Donegal have had their own well documented issue with the virus and a case within the squad recently shut them down for a period of two weeks.
But McGee says the knowhow and the expertise of team doctor Kevin Moran, who is also a part of the GAA’s Covid-19 Advisory Committee, means there is little or no trepidation when ever he packs his gear bag and heads for the Tir Chonaill Training Centre in Convoy.
“Listen, we had our wee scare. It was very unfortunate. To be fair to Kevin and the medical team, they’ve really kept us in the loop with how to go about our business.
“The layout at training now and with how it is all set up, it couldn’t be any safer or any more professional. Kevin has the expertise and he is also a GAA man. So we’re very lucky to have him.
“It gives you peace of mind and it’s comforting to know when you leave the house that all that is being taken care of by Kevin and his team. We go into and leave a very safe environment.”
Meanwhile, the big talking point in GAA in the last week was the sight of former Donegal boss Jim McGuinness putting the Galway footballers through their paces in a leaked online video.
McGee – an All-Ireland winner in 2012 under the mercurial Glenties man – admits while some were surprised to see his former manager resurface in GAA circles, he wasn’t.
“I was a little (surprised) but it wasn’t a complete shock. If Jim McGuinness is home he’s not going to be sitting long before someone looks to use his expertise and skills.

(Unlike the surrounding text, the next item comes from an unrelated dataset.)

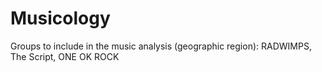 # Musicology

Groups to include in the music analysis (geographic region):
RADWIMPS, The Script, ONE OK ROCK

“If it is the case that he’s in with Galway then they’re going to be an even more dangerous animal than they already are. I know personally what he brings to the table.”

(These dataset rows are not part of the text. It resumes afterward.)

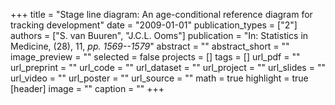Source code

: +++
title = "Stage line diagram: An age-conditional reference diagram for tracking development"
date = "2009-01-01"
publication_types = ["2"]
authors = ["S. van Buuren", "J.C.L. Ooms"]
publication = "In: Statistics in Medicine, (28), 11, _pp. 1569--1579_"
abstract = ""
abstract_short = ""
image_preview = ""
selected = false
projects = []
tags = []
url_pdf = ""
url_preprint = ""
url_code = ""
url_dataset = ""
url_project = ""
url_slides = ""
url_video = ""
url_poster = ""
url_source = ""
math = true
highlight = true
[header]
image = ""
caption = ""
+++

McGuinness remains a very polarising figure in Gaelic football and there were some that scoffed at the simplistic nature of that short snippet of a hand-passing drill with the Tribesman. But McGee says those detractors are missing the point entirely.
“People criticising that drill aren’t getting it. It’s not about improving your hand passing. Anyone that’s ever been in that drill, first time out under Jim, soon gets the message.

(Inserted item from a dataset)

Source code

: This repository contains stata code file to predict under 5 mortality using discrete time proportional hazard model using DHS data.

“No one is laughing at the end of it. Under pressure, at serious intensity, it pushes you to your absolute physical limit. It’s about seeing simple mistakes then creep into your game. But if you can avoid simple mistakes when games are in the melting pot, you’ll have a much better chance of winning.
“If he’s in there he’ll bring them on that little bit for sure in terms of intensity.”
On the Donegal team finally getting to avail of the new Training Centre building at their base in Convoy, The Gaoth Dobhair man says it can only help in safeguarding Donegal’s place at the upper end of the pecking order in the current football standings.
“It’s an amazing facility. We’re getting to see it now, finally. And it has everything we need. I’m just happy that the younger and the underage Donegal sides going forward are now going to have a permanent home. It’s something to be really proud of.
“I spent years going from pillar to post, around the county, to so many different venues for training. I’d say I did more driving than anyone!
“You’d get a text at five in the evening saying, ‘we’re heading to here’ or ‘we’re heading there’. Just to have that base now, and it is a serious facility, it’ll give all those young lads a real lift just walking into it. It’s a professional set-up.”